Although ranks dont matter as much for medicine, I'd personally feel humiliated to enter a ~300 uni when I had a uni in top 5 as firm and top 15 as insurance.


Medicine is a brand new course at ARU - world rankings are completely irrelevant!
You'd be the same doctor no matter if you graduate from Cambridge/KCL or ARU.
There are certainly plenty of medical schools that would take those grades provided the rest of your application was also up to standard
Now more than ever seen as they're starting to fill shortages with less than capable candidates :rolleyes:
I have no idea why people are suggesting a foundation year, or international study.

OP has the grades for alot of unis - just not cambridge / kcl etc

Whether you went to Cambridge or ARU - at the end of the day you're going to be a doctor.
Original post by asdfghjkl88
So, I received an offer to study medicine at Cambridge and King's College London with the entry requirements of A*A*A and A*AA respectively.
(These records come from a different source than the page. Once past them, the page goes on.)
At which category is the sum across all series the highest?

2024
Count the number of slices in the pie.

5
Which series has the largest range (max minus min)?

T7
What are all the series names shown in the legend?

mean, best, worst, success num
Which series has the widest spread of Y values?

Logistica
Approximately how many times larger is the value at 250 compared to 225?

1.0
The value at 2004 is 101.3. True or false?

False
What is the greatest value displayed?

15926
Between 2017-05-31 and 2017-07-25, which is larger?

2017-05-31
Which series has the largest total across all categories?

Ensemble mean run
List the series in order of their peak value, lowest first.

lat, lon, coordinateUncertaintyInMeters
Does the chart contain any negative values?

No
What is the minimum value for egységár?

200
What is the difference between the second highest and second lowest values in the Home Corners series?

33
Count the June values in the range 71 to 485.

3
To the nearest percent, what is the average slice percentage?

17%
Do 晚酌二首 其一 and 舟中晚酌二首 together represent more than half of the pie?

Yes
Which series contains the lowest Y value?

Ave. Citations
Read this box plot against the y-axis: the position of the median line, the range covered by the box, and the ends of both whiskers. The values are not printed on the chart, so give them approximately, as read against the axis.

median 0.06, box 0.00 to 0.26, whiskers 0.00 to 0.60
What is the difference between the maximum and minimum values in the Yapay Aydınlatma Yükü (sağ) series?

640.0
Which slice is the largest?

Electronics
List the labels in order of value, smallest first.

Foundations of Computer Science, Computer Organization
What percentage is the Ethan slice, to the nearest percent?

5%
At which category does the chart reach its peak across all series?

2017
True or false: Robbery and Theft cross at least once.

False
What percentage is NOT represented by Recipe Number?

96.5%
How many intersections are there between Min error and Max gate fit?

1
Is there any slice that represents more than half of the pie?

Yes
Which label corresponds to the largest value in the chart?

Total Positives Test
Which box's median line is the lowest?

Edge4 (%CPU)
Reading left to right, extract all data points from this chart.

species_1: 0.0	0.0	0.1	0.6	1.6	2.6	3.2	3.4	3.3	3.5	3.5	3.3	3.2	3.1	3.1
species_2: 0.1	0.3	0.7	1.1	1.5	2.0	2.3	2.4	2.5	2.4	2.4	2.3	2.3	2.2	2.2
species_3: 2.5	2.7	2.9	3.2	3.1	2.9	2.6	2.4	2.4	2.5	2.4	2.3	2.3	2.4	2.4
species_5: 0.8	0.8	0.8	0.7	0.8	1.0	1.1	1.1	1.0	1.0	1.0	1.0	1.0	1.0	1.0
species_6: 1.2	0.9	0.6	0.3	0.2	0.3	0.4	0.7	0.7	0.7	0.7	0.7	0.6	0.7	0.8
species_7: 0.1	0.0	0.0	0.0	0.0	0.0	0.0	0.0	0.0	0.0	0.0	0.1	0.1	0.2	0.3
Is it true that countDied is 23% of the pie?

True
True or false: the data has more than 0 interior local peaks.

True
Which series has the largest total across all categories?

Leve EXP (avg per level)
What happened is that I got AAA so I missed my offer. Cambridge have a system where they might still give you a place if you're close enough to your offer (e.g. A*AA). If I resit, my chances of getting into Cambridge is lowered. I have no offers and I would prefer to resit than do a degree like biomedical science and apply for postgraduate entry. Also, my grades are roughly in the middle of their boundary so a good remark would be unlikely. What do I do?


AAA is still good.There are medicine clearing places at places such as St George's and your grades of AAA are good enough.Applying for clearing med places would be your first bet,second bet would be to reapply next year but not resit anything as most unis want med applicants A levels to be taken in two years.
Original post by SomMC1
I wasn't aware of that so that's true though; in a couple of years the ranking for medicine should increase but generally the overall rank may be lower than the 'standard' OP would want with his/her grades.

I understand what you're saying. I just think it's more of an ego oriented issue with not willing to accept Anglia Ruskin or Keele for medicine, rather than thinking you'd be disadvantaged as an ARU doctor compared to a Cambridge doctor.

Rankings aren't that relevant,all medical schools have to conform to GMC standards anyway so it shouldn't matter.